- [BRIEF] Print the line that contains "Protección de datos" and every line that follows it in the data below, ending with the final line; include nothing else.

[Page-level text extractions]
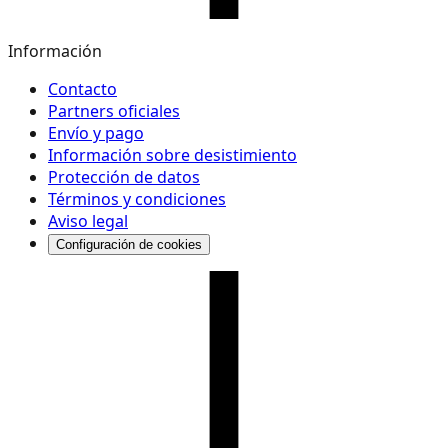
Información
Contacto
Partners oficiales
Envío y pago
Información sobre desistimiento
Protección de datos
Términos y condiciones
Aviso legal
Configuración de cookies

- [RESPONSE]
Protección de datos
Términos y condiciones
Aviso legal
Configuración de cookies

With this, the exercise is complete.